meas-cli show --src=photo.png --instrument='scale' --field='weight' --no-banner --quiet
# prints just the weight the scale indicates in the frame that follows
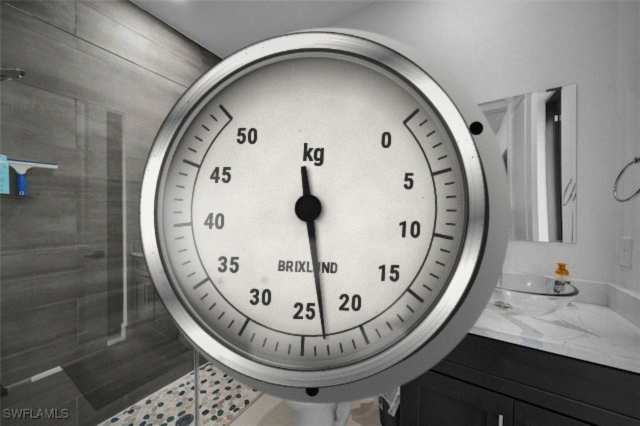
23 kg
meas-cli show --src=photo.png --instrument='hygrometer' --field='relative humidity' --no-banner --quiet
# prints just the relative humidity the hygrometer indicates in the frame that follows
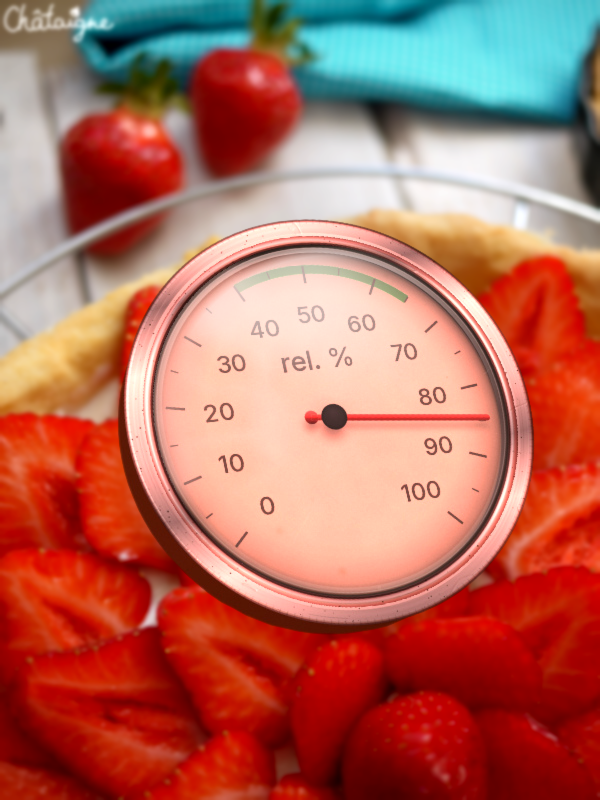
85 %
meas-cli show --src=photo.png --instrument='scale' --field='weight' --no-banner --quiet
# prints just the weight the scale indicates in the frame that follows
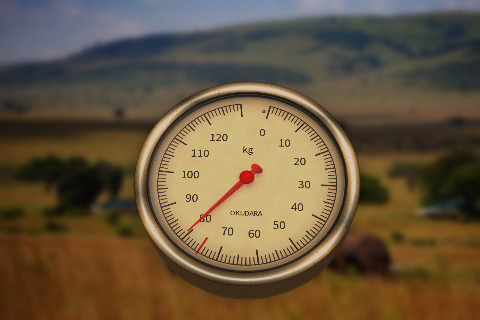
80 kg
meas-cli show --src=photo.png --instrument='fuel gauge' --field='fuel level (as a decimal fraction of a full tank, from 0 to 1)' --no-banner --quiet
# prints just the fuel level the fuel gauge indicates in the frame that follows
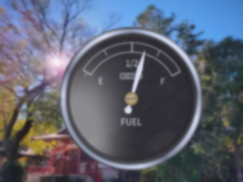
0.625
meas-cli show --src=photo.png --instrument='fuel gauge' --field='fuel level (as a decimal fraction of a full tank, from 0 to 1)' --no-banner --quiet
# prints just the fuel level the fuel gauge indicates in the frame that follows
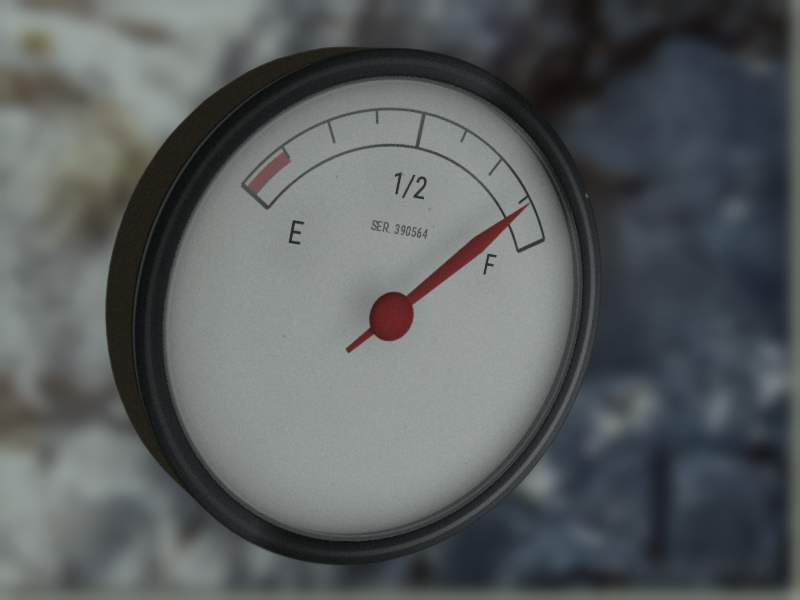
0.875
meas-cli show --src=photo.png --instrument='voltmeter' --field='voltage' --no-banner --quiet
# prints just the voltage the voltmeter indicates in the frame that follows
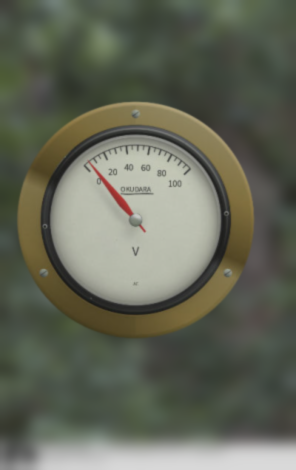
5 V
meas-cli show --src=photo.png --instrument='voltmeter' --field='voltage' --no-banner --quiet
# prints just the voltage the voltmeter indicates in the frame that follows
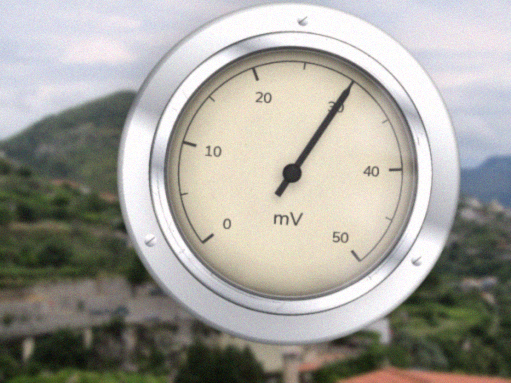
30 mV
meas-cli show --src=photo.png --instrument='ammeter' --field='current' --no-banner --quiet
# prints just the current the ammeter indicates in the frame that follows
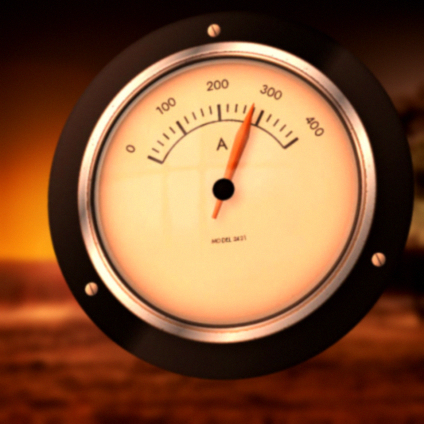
280 A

= = = = =

EXERCISE REQUIREMENTS: Please write out all the rows again with "photo.png" switched to "gauge.jpg" and nothing else changed. Leave out the pictures.

SOLUTION BELOW:
meas-cli show --src=gauge.jpg --instrument='scale' --field='weight' --no-banner --quiet
# prints just the weight the scale indicates in the frame that follows
23 kg
meas-cli show --src=gauge.jpg --instrument='hygrometer' --field='relative humidity' --no-banner --quiet
# prints just the relative humidity the hygrometer indicates in the frame that follows
85 %
meas-cli show --src=gauge.jpg --instrument='scale' --field='weight' --no-banner --quiet
# prints just the weight the scale indicates in the frame that follows
80 kg
meas-cli show --src=gauge.jpg --instrument='fuel gauge' --field='fuel level (as a decimal fraction of a full tank, from 0 to 1)' --no-banner --quiet
# prints just the fuel level the fuel gauge indicates in the frame that follows
0.625
meas-cli show --src=gauge.jpg --instrument='fuel gauge' --field='fuel level (as a decimal fraction of a full tank, from 0 to 1)' --no-banner --quiet
# prints just the fuel level the fuel gauge indicates in the frame that follows
0.875
meas-cli show --src=gauge.jpg --instrument='voltmeter' --field='voltage' --no-banner --quiet
# prints just the voltage the voltmeter indicates in the frame that follows
5 V
meas-cli show --src=gauge.jpg --instrument='voltmeter' --field='voltage' --no-banner --quiet
# prints just the voltage the voltmeter indicates in the frame that follows
30 mV
meas-cli show --src=gauge.jpg --instrument='ammeter' --field='current' --no-banner --quiet
# prints just the current the ammeter indicates in the frame that follows
280 A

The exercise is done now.